Tatsächlich hat sich auch das politische Klima in Frankreich radikalisiert, die rechtsextreme Front National gilt längst als etabliert. "Die französische Auswahl hatte zuletzt Probleme, die auch in der französischen Gesellschaft begründet zu sein scheinen", sagt DFB-Manager Oliver Bierhoff, der Frankreichs Nationaltrainer Blanc aber von etwaigen Rassismus-Vorwürfen freispricht: "Ich kenne ihn sehr gut, da ist nichts dran." Vielmehr glaubt Bierhoff, dass die sportlichen Misserfolge der vergangenen Jahre auch durch Versäumnisse des französischen Verbandes nach den Titeln 1998 und 2000 zu begründen sind: "Der Verband hatte sich offenbar ein bisschen zu sehr ausgeruht nach den großen Erfolgen. Der Glanz hat ein wenig abgenommen."

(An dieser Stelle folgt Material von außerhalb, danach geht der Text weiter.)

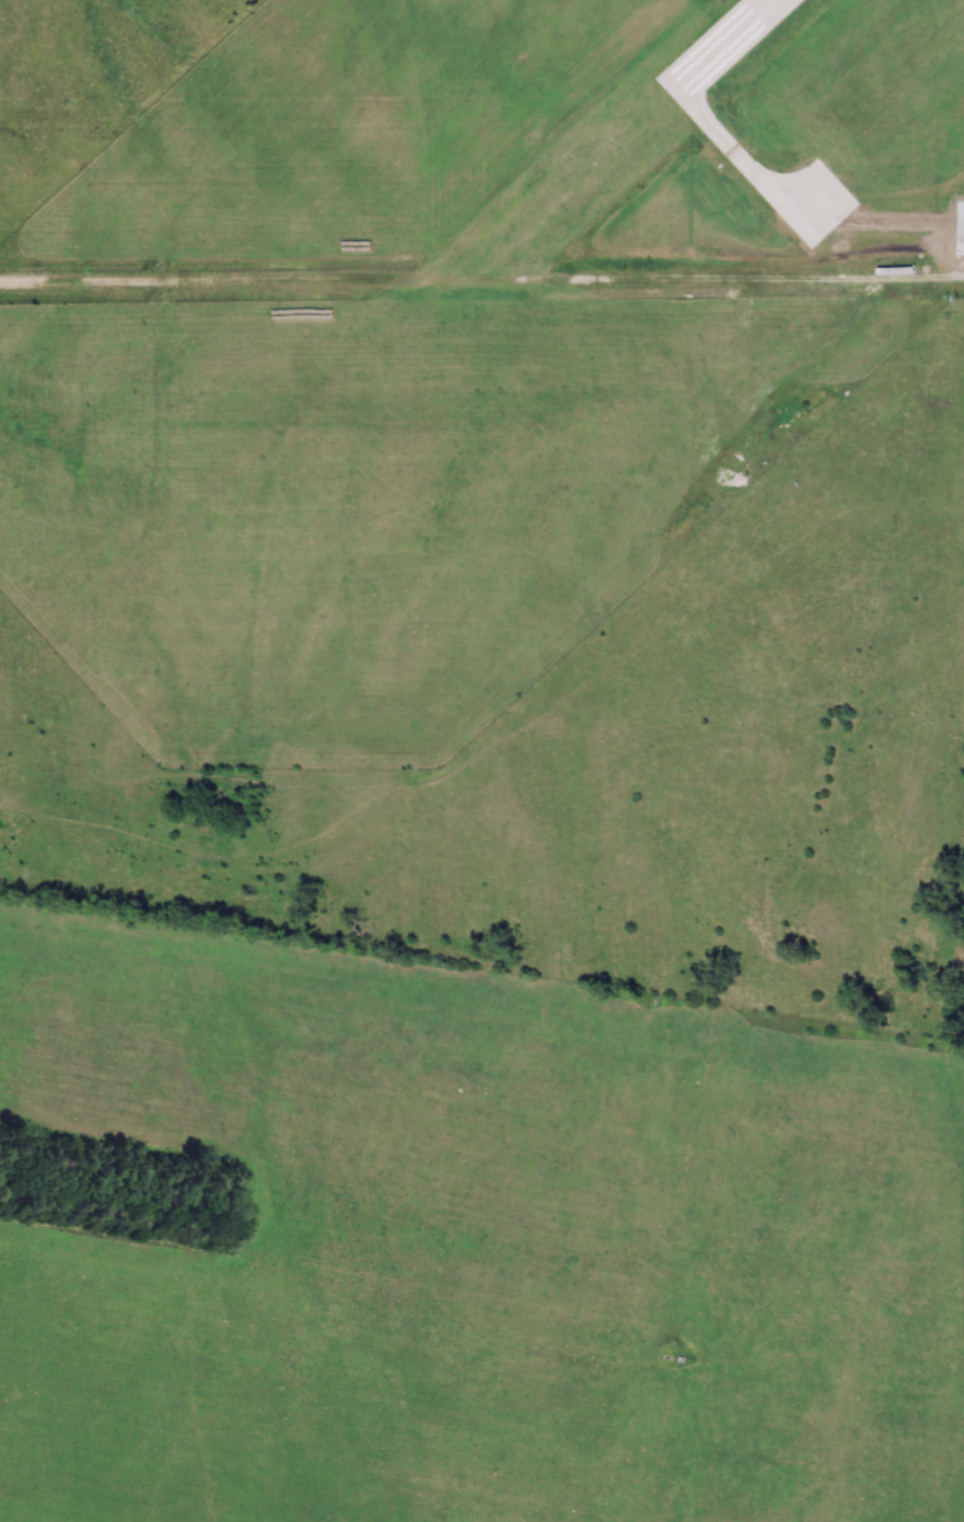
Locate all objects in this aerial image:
airport runway: (722, 48)
airport: (756, 140)
airport taxiway: (748, 160)
road: (482, 279)

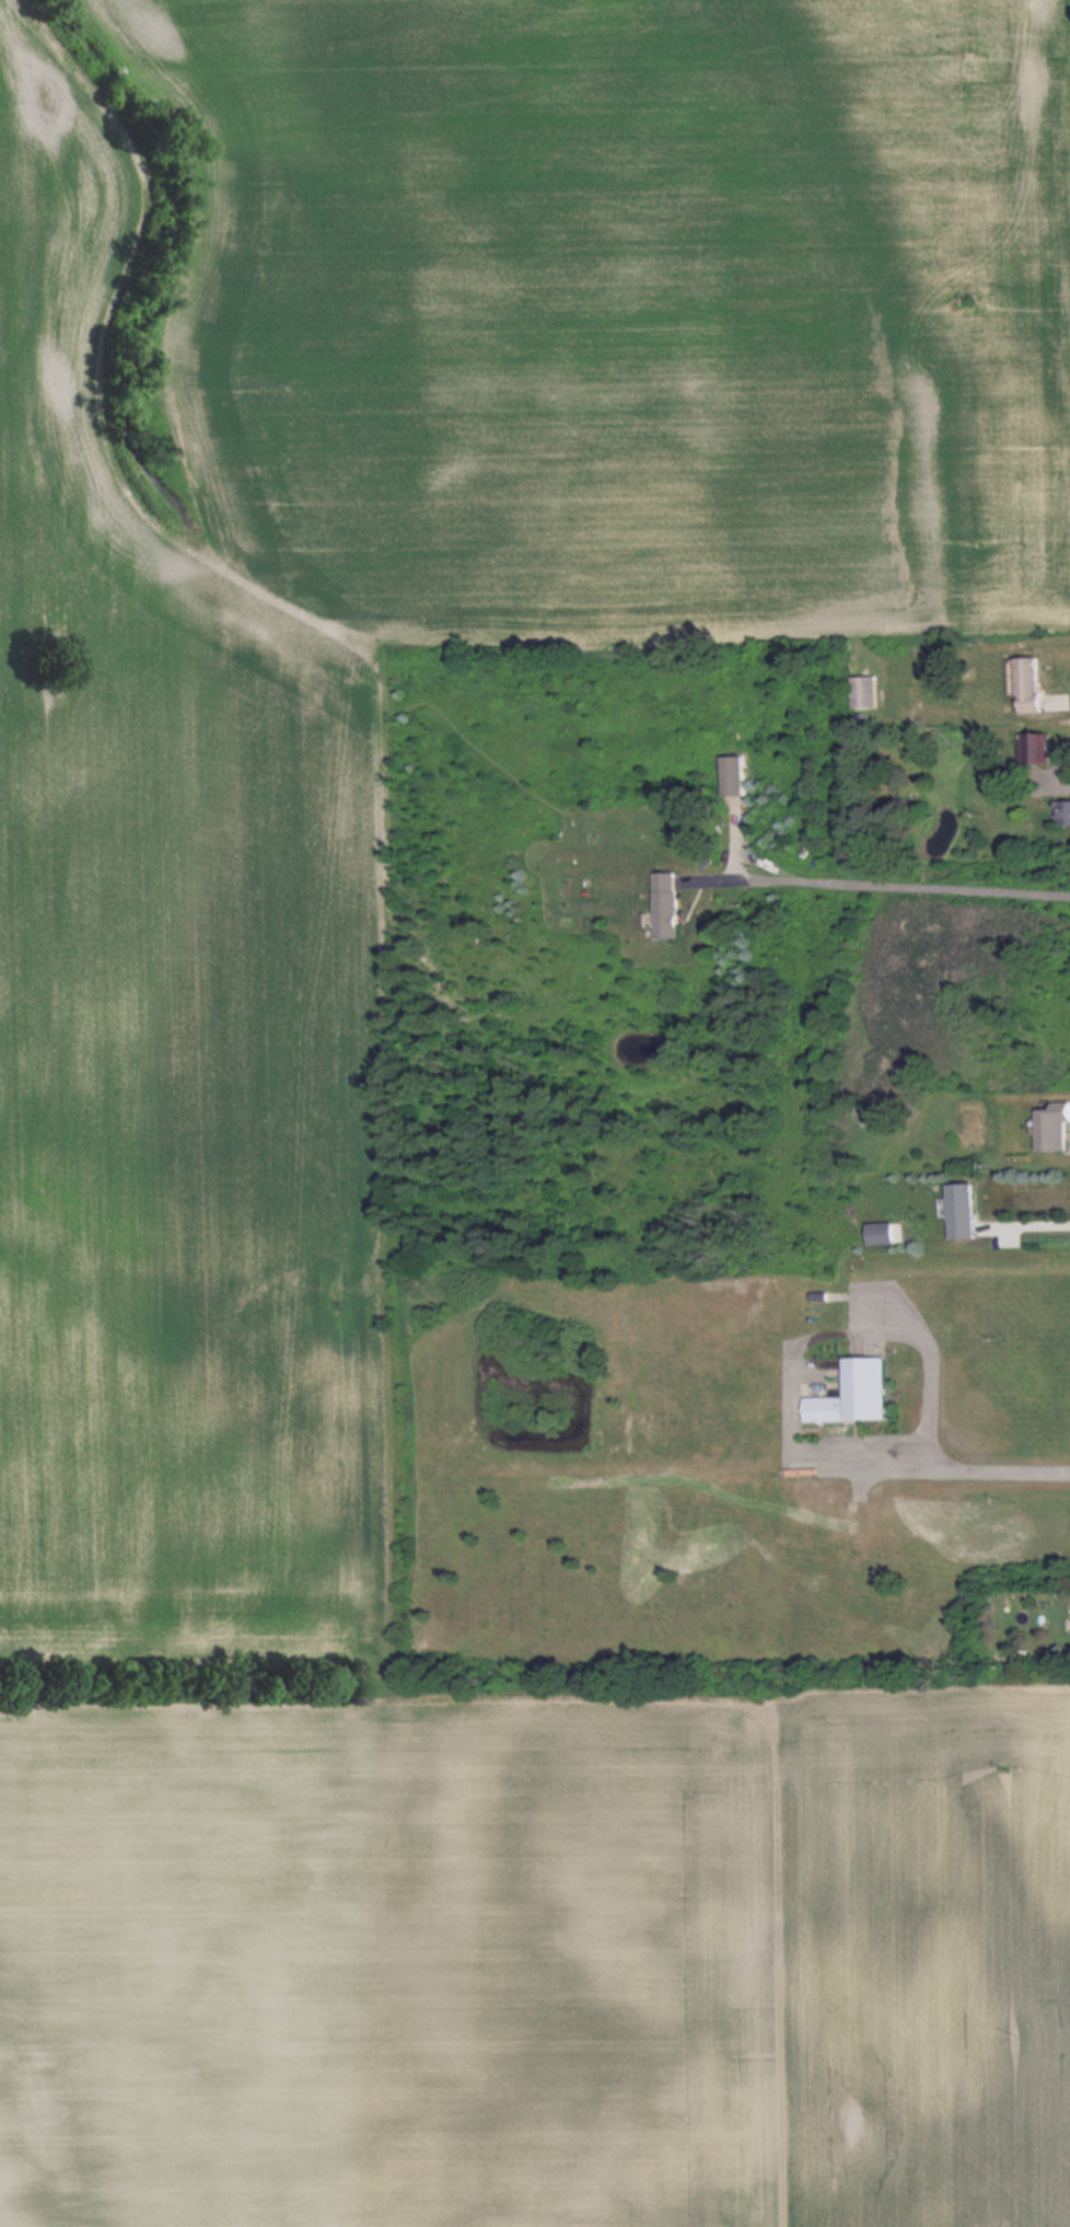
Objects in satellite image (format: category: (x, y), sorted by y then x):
building: (1026, 683)
building: (861, 691)
building: (1032, 748)
building: (730, 776)
building: (1064, 813)
road: (885, 884)
building: (662, 903)
building: (1049, 1128)
building: (959, 1209)
road: (1027, 1224)
building: (877, 1231)
building: (852, 1392)
road: (967, 1460)

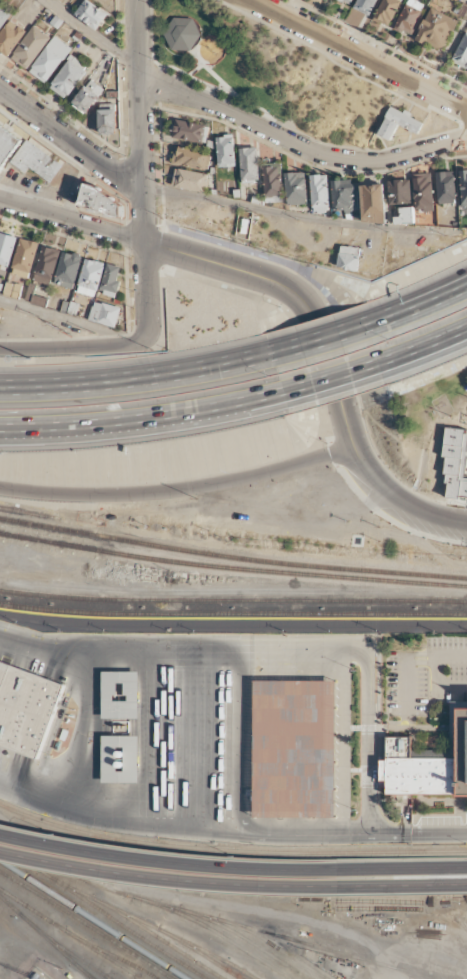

Joachim Löw, der Frankreich trotz der Enttäuschungen bei den vergangenen Turnieren im Sommer zu den Mitfavoriten zählt, weigert sich aber hartnäckig, den moralischen Zeigefinger zu heben. "Früher haben wir immer sehr neidisch nach Frankreich geschaut", erinnert der Bundestrainer, der an die ausgezeichnete Nachwuchsförderung à la française erinnert. Er selbst sei schon häufiger in Clairefontaine-en-Yvelines zu Besuch gewesen, dem Institut bei Paris, das sich insbesondere der jugendspezifischen Trainerausbildung verschrieben hat. "Das Einzige, was der französischen Mannschaft zuletzt fehlte", sagt er, "war echter Teamgeist." Das hätte sich zuletzt unter Blanc jedoch deutlich gebessert. Individuell gehört die Équipe mit überragenden Einzelkönnern wie Franck Ribéry oder Samir Nasri ohnehin zu den besten Nationen. So groß, wie es der eine oder andere gerne hätte, stellt Löw klar, sei der Abstand zwischen Deutschland und Frankreich jedenfalls nicht. Zumindest nicht auf dem Fußballfeld.